I envy Cosmé her usefulness.

In Brisadulce, I was the secret virgin-wife of the king, the visitor from a foreign land, a guest staying in the former queen’s suite. But I never understood my purpose there. Now, because of the Godstone, I’ve been forced across the desert to meet a supposedly great destiny. And yet nothing has changed. I cower in my corner, unable to act.

Just like Alejandro,
I realize with a start. I, too, could let myself be paralyzed into indecision, into weakness.

Cosmé’s curling hair falls forward as she leans over to wipe blood from a man’s neck. Her hair has grown a little and falls just past her shoulders. She hollers for a strip of cloth. A tiny, barefoot boy with a crutch limps over with a bandage. Cosmé uses it to wrap her hair into a quick ponytail. I stare at her messy curls, the way black strands lie sweat-slicked against her ear, and I realize that, young as she is, no matter where Cosmé goes, no matter what situation she is in, she will always make a place for herself.

My heart pounds as I stand. I step among the wounded, and I approach Cosmé, refusing to look down at them. I grit my teeth with determination, trying to make a stone of the revulsion and fear in my chest.

“Cosmé.”

She doesn’t look up. “I’m very busy. If you need something, ask someone else.”

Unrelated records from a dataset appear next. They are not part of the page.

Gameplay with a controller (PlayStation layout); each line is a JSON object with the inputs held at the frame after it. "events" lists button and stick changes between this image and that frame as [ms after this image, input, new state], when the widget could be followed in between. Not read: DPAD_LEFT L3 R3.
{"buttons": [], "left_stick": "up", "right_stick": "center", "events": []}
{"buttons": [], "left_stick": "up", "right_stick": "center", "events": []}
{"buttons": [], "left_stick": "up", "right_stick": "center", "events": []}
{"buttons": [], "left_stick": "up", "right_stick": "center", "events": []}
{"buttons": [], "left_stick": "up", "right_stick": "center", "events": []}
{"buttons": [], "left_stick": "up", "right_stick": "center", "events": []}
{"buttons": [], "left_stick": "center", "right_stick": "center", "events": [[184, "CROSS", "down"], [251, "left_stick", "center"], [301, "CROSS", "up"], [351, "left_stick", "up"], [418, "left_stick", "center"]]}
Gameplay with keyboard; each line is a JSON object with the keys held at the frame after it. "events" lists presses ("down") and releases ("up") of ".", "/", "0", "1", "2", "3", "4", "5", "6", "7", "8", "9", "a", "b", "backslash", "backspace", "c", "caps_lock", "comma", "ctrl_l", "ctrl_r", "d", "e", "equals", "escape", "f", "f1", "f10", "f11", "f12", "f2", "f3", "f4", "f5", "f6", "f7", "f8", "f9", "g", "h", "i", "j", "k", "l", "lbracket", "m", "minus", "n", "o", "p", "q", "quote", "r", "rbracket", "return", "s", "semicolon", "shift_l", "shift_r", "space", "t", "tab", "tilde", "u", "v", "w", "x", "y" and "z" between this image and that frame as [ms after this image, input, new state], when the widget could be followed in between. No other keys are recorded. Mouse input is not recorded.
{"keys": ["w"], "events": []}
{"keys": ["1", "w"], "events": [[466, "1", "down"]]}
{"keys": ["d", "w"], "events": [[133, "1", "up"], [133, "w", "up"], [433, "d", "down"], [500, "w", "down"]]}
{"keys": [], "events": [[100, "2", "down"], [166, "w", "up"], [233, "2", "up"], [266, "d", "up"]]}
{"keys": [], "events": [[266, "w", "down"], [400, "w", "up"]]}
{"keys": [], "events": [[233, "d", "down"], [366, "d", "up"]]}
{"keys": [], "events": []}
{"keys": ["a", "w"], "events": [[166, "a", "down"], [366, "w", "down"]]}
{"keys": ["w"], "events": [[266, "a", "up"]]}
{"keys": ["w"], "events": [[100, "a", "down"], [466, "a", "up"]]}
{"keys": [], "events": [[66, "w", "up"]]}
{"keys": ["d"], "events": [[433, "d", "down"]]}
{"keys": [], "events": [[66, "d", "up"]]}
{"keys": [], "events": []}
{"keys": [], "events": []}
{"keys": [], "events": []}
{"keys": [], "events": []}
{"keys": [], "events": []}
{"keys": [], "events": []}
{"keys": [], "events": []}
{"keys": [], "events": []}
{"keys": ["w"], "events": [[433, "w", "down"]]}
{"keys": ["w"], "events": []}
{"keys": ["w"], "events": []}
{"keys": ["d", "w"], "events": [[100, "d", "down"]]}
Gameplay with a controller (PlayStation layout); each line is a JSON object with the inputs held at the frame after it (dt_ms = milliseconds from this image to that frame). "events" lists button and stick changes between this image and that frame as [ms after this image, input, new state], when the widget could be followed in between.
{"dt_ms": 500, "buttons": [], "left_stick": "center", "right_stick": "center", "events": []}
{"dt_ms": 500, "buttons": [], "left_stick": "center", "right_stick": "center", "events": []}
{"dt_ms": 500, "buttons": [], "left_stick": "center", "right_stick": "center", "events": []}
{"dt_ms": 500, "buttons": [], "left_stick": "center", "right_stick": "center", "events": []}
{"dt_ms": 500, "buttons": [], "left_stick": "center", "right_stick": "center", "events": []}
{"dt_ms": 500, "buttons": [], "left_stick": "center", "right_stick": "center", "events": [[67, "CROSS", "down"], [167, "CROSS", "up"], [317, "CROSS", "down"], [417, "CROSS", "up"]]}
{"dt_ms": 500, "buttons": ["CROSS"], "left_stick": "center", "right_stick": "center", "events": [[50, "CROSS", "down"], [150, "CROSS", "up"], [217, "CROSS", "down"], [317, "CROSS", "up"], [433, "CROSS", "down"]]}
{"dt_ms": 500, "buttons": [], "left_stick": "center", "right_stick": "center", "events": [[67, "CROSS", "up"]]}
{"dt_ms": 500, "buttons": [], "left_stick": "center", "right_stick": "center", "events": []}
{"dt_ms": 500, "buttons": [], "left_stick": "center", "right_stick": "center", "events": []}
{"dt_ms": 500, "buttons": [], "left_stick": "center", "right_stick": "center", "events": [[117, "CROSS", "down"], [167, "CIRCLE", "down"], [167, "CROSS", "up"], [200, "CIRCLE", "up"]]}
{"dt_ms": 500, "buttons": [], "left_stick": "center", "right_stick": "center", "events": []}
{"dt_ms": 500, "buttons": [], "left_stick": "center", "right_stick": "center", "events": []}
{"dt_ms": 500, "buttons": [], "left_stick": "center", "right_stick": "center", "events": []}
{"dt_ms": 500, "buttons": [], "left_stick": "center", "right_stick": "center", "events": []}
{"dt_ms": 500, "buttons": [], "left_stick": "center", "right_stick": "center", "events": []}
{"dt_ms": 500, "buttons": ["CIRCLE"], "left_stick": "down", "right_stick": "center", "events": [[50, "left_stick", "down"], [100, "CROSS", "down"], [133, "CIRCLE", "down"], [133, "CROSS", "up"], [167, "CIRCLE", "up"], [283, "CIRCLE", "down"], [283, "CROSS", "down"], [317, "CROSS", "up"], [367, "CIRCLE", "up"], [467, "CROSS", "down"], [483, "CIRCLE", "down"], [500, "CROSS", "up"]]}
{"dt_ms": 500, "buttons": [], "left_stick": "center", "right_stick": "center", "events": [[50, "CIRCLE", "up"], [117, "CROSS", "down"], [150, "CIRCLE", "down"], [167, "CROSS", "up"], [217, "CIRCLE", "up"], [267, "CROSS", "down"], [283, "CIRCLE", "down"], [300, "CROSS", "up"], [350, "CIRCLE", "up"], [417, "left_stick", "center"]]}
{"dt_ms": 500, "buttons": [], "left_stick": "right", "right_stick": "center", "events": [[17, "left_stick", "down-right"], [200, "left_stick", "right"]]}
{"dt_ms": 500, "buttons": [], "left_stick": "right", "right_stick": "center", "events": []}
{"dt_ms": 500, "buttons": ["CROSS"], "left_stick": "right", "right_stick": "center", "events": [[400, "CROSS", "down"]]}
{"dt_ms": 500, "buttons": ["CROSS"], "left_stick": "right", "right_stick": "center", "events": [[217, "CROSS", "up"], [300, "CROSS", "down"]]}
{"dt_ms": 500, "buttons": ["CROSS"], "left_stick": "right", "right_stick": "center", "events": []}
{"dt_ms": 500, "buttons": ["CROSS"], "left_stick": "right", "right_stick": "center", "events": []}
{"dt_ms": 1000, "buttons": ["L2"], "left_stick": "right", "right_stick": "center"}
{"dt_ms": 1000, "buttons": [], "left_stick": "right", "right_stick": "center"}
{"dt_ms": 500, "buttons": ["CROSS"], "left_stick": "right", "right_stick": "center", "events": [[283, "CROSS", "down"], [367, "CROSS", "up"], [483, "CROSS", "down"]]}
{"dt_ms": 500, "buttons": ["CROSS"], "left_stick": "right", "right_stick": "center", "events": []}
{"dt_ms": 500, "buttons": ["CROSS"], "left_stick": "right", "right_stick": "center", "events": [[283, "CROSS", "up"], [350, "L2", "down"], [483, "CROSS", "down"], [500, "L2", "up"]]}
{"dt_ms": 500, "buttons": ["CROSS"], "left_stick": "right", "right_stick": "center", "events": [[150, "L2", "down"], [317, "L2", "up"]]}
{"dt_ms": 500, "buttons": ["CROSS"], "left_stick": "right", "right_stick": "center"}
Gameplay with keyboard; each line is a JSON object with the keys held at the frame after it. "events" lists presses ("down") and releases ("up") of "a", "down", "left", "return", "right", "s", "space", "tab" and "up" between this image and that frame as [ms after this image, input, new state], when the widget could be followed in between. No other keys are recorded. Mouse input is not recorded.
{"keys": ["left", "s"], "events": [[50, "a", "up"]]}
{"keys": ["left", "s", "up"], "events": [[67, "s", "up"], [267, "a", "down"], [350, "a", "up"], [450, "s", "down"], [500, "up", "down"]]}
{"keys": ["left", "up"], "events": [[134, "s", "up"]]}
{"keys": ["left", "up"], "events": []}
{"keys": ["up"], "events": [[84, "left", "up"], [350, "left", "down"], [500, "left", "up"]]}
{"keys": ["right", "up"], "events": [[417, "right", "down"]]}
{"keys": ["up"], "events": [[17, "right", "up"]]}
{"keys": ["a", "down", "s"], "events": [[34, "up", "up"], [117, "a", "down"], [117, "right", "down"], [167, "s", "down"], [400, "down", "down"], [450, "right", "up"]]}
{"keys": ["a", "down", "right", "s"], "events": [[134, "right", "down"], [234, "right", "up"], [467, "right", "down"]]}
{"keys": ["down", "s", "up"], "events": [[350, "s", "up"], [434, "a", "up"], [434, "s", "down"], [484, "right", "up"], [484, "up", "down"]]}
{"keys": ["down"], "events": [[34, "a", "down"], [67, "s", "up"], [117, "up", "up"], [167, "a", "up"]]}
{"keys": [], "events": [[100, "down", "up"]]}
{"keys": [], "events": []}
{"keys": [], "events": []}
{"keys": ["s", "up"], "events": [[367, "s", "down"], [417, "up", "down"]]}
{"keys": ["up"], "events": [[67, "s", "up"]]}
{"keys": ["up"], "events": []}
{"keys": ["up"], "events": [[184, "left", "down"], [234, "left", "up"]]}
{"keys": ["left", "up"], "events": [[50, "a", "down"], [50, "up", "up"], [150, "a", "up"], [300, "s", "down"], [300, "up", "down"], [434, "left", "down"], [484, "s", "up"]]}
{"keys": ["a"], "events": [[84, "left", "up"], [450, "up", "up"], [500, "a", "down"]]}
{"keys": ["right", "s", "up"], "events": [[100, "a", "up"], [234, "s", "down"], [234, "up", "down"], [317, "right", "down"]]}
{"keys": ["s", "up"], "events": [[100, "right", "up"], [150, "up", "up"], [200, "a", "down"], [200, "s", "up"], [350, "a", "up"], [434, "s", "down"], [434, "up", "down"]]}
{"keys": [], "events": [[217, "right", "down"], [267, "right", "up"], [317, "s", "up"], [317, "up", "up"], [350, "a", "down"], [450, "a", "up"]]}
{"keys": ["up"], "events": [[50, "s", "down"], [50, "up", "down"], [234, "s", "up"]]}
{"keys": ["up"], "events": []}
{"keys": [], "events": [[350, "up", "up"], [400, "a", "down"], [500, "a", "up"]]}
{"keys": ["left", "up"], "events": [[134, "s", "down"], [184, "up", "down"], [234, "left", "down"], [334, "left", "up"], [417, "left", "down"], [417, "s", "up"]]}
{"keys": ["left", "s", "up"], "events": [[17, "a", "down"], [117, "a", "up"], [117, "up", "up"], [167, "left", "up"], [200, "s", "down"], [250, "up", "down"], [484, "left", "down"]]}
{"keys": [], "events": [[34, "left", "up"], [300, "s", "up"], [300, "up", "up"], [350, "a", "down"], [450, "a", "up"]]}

I take a deep breath. “Can I help?”

She rings a dirty rag out onto the ground, then dips it into the bucket beside her. “There is nothing you can do. Go eat something.”

I almost walk away. Instead, I say, “I know you hate me. But don’t let that make you stupid.”

Her head whips up.

“Let me get you some fresh water,” I continue before she can respond.

Slowly her gaze moves to the bucket next to her. She nods. “Actually, that would help. Here.” She lifts it toward me. “Don’t dump it anywhere near our drinking water.”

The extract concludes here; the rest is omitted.